Start of SOURCE TEXT

Artrebultan · Follow
5 min read · Jan 29, 2024
--
OVERVIEW
Master File Table (MFT) is a crucial component of Windows filesystems, serving as a central repository of information about all the files and folders stored on a drive. It’s like an index that keeps track of the names, locations, sizes, and security attributes of every file on your computer.
MFT is particularly important in the context of cybersecurity investigations, as it provides valuable insights into file system activities and potential security breaches. DFIR (Digital Forensics and Incident Response) professionals often examine MFT records to reconstruct events, track malware infections, and identify the origin of data breaches.
KEY TAKEAWAYS
1. Reconstructing the Timeline of Events: The MFT contains timestamps for every file creation, modification, or deletion, providing a chronological record of file system activities. By analysing these timestamps, investigators can piece together the sequence of events leading up to and during a security breach.
2. Identifying File Access and Modifications: The MFT logs every access to a file, including who accessed the file, when it was accessed, and the type of access (read, write, or execute). This information can reveal suspicious activity, such as unauthorized access to sensitive files or attempts to modify critical system components.

End of SOURCE TEXT
Start of DATASET RECORDS

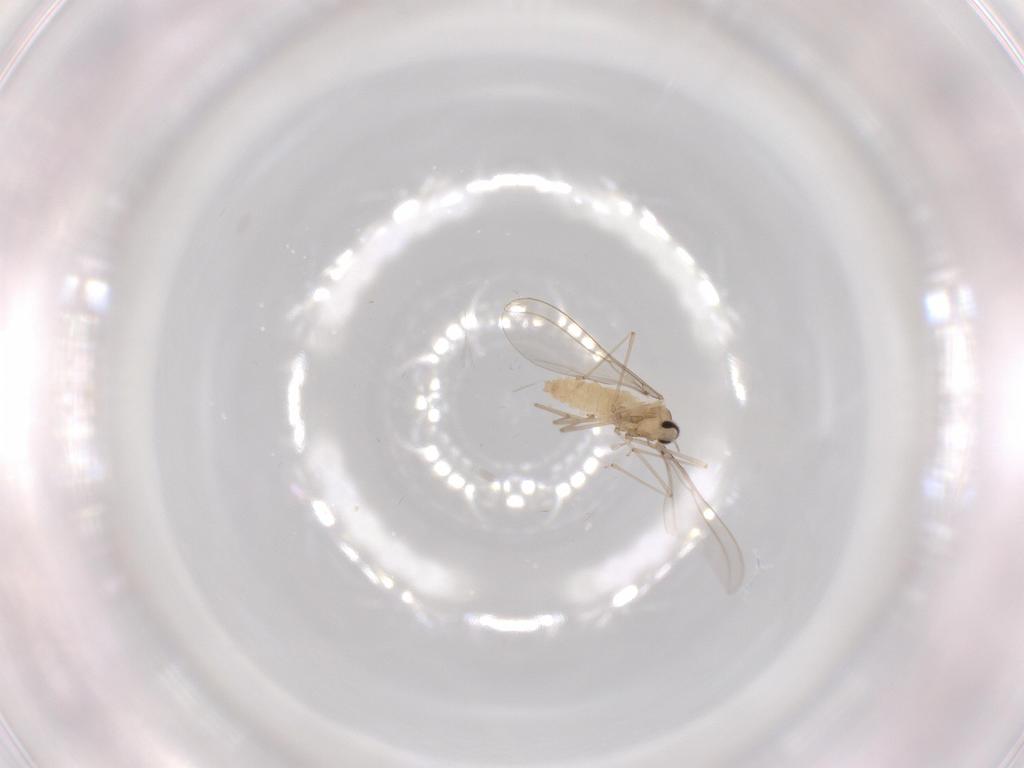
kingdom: Animalia
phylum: Arthropoda
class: Insecta
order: Diptera
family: Cecidomyiidae
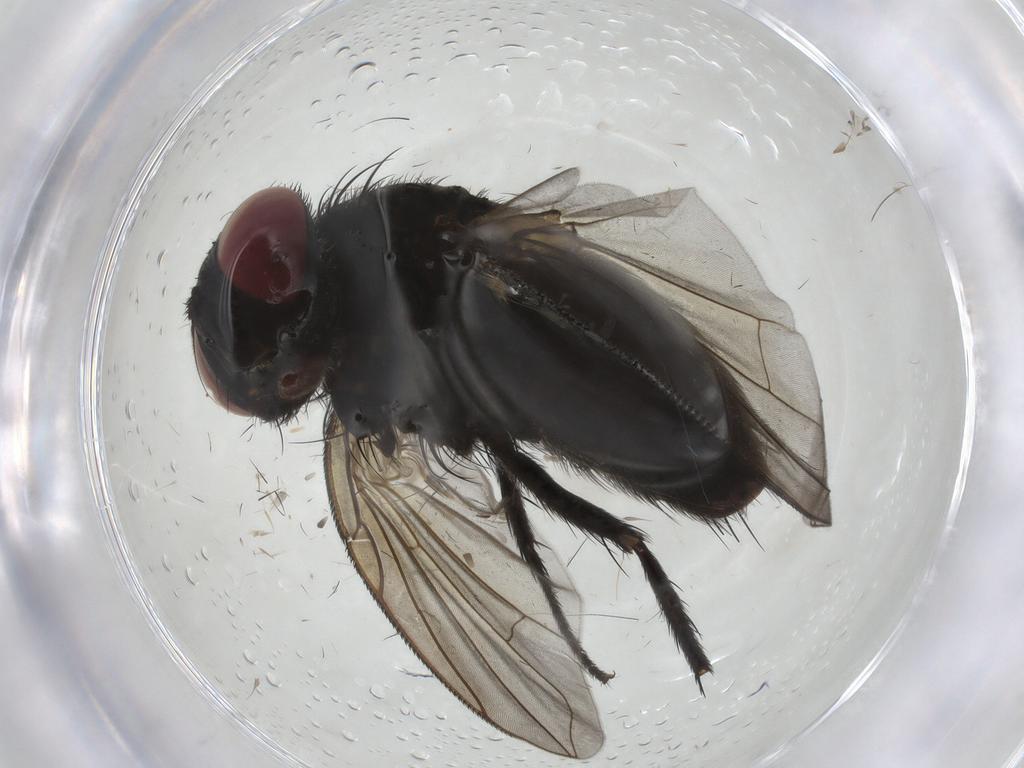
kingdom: Animalia
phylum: Arthropoda
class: Insecta
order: Diptera
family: Tachinidae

End of DATASET RECORDS

* _EXERCISE_
Print the Master File Table article word for word, everything from "KEY TAKEAWAYS" down to "critical system components.". Nothing in the listing is needed for this work.

* _ANSWER FOR THE TASK_
KEY TAKEAWAYS
1. Reconstructing the Timeline of Events: The MFT contains timestamps for every file creation, modification, or deletion, providing a chronological record of file system activities. By analysing these timestamps, investigators can piece together the sequence of events leading up to and during a security breach.
2. Identifying File Access and Modifications: The MFT logs every access to a file, including who accessed the file, when it was accessed, and the type of access (read, write, or execute). This information can reveal suspicious activity, such as unauthorized access to sensitive files or attempts to modify critical system components.